Your job with the data below is to output exactly the lines from the one holding "- _Mitigation_: Mobile-first" down to the one holding "### Performance", both included, and no others.

Pictures paired with source code
++++++++
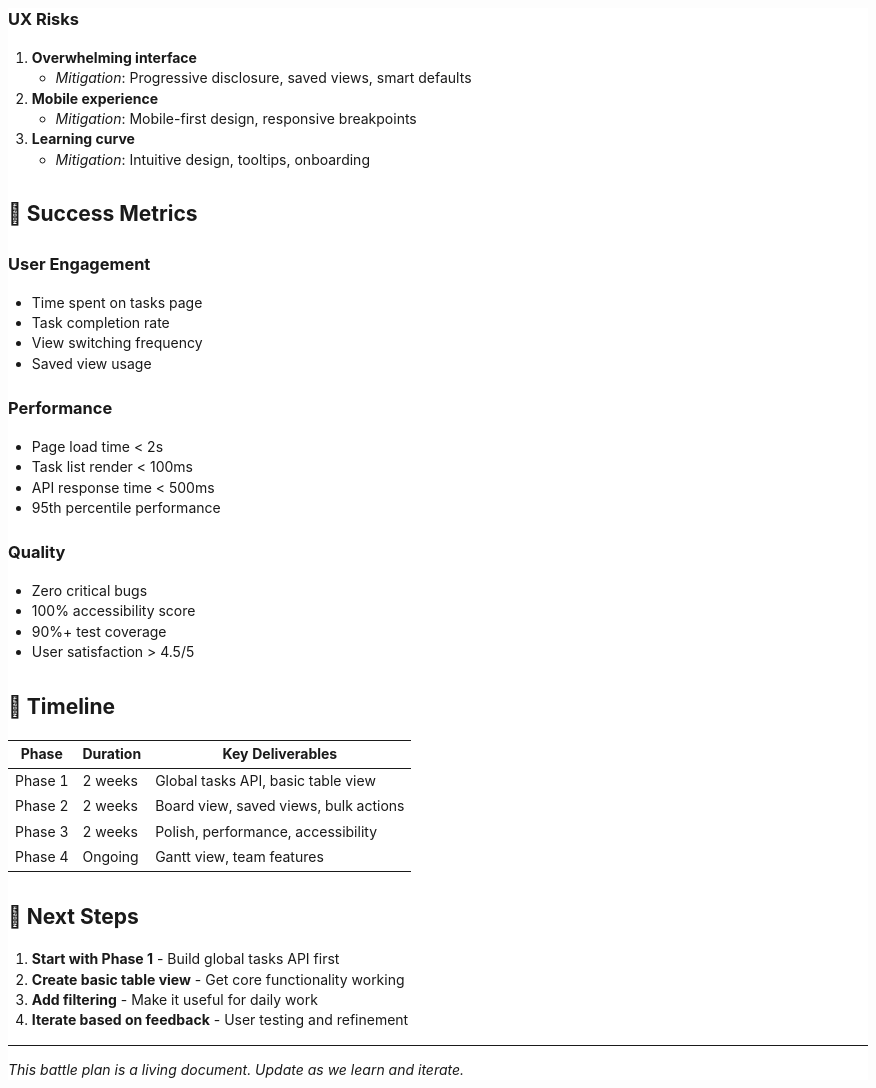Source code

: ### UX Risks

1. **Overwhelming interface**
   - _Mitigation_: Progressive disclosure, saved views, smart defaults
2. **Mobile experience**
   - _Mitigation_: Mobile-first design, responsive breakpoints
3. **Learning curve**
   - _Mitigation_: Intuitive design, tooltips, onboarding

## 🎯 Success Metrics

### User Engagement

- Time spent on tasks page
- Task completion rate
- View switching frequency
- Saved view usage

### Performance

- Page load time < 2s
- Task list render < 100ms
- API response time < 500ms
- 95th percentile performance

### Quality

- Zero critical bugs
- 100% accessibility score
- 90%+ test coverage
- User satisfaction > 4.5/5

## 📅 Timeline

| Phase   | Duration | Key Deliverables                      |
| ------- | -------- | ------------------------------------- |
| Phase 1 | 2 weeks  | Global tasks API, basic table view    |
| Phase 2 | 2 weeks  | Board view, saved views, bulk actions |
| Phase 3 | 2 weeks  | Polish, performance, accessibility    |
| Phase 4 | Ongoing  | Gantt view, team features             |

## 🚀 Next Steps

1. **Start with Phase 1** - Build global tasks API first
2. **Create basic table view** - Get core functionality working
3. **Add filtering** - Make it useful for daily work
4. **Iterate based on feedback** - User testing and refinement

---

_This battle plan is a living document. Update as we learn and iterate._
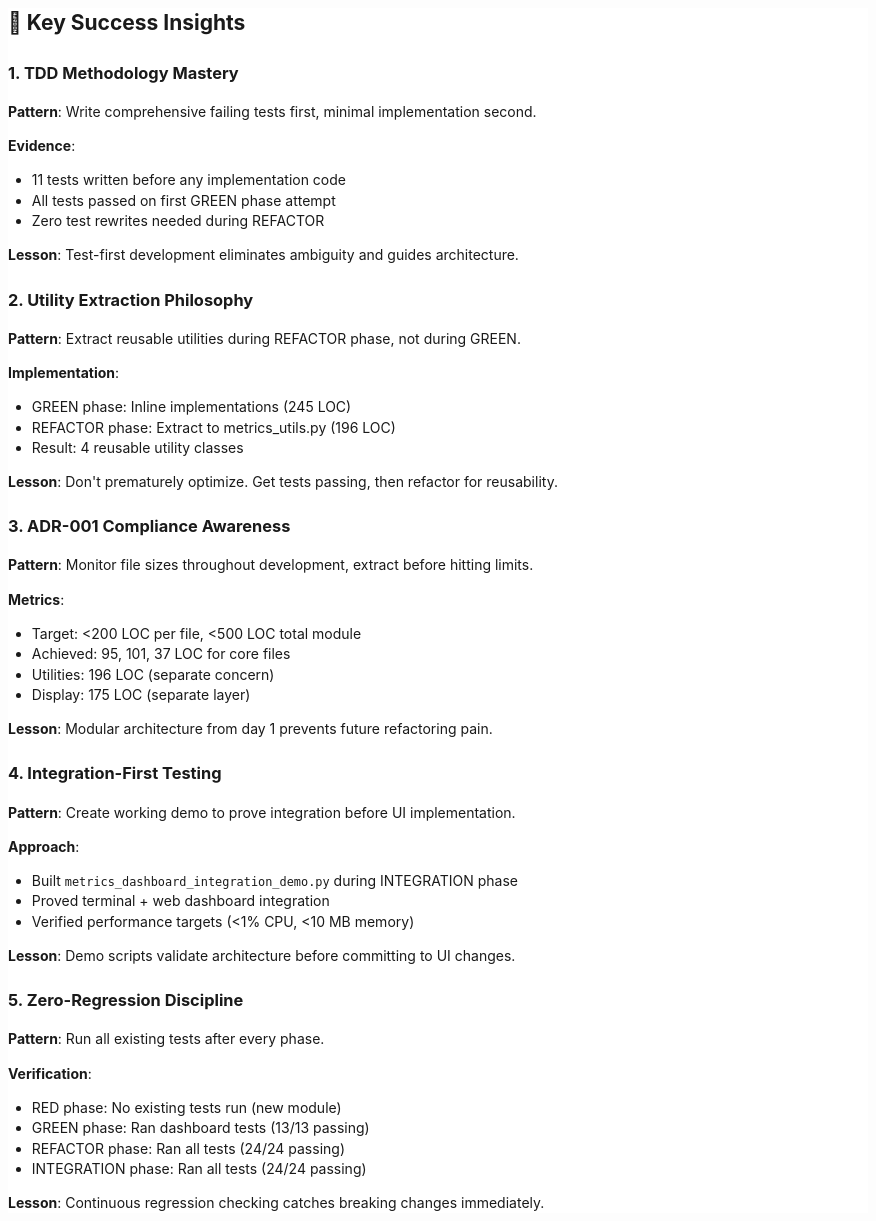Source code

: ## 💎 Key Success Insights

### 1. TDD Methodology Mastery
**Pattern**: Write comprehensive failing tests first, minimal implementation second.

**Evidence**:
- 11 tests written before any implementation code
- All tests passed on first GREEN phase attempt
- Zero test rewrites needed during REFACTOR

**Lesson**: Test-first development eliminates ambiguity and guides architecture.

### 2. Utility Extraction Philosophy
**Pattern**: Extract reusable utilities during REFACTOR phase, not during GREEN.

**Implementation**:
- GREEN phase: Inline implementations (245 LOC)
- REFACTOR phase: Extract to metrics_utils.py (196 LOC)
- Result: 4 reusable utility classes

**Lesson**: Don't prematurely optimize. Get tests passing, then refactor for reusability.

### 3. ADR-001 Compliance Awareness
**Pattern**: Monitor file sizes throughout development, extract before hitting limits.

**Metrics**:
- Target: <200 LOC per file, <500 LOC total module
- Achieved: 95, 101, 37 LOC for core files
- Utilities: 196 LOC (separate concern)
- Display: 175 LOC (separate layer)

**Lesson**: Modular architecture from day 1 prevents future refactoring pain.

### 4. Integration-First Testing
**Pattern**: Create working demo to prove integration before UI implementation.

**Approach**:
- Built `metrics_dashboard_integration_demo.py` during INTEGRATION phase
- Proved terminal + web dashboard integration
- Verified performance targets (<1% CPU, <10 MB memory)

**Lesson**: Demo scripts validate architecture before committing to UI changes.

### 5. Zero-Regression Discipline
**Pattern**: Run all existing tests after every phase.

**Verification**:
- RED phase: No existing tests run (new module)
- GREEN phase: Ran dashboard tests (13/13 passing)
- REFACTOR phase: Ran all tests (24/24 passing)
- INTEGRATION phase: Ran all tests (24/24 passing)

**Lesson**: Continuous regression checking catches breaking changes immediately.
++++++++
## Task output
   - _Mitigation_: Mobile-first design, responsive breakpoints
3. **Learning curve**
   - _Mitigation_: Intuitive design, tooltips, onboarding

## 🎯 Success Metrics

### User Engagement

- Time spent on tasks page
- Task completion rate
- View switching frequency
- Saved view usage

### Performance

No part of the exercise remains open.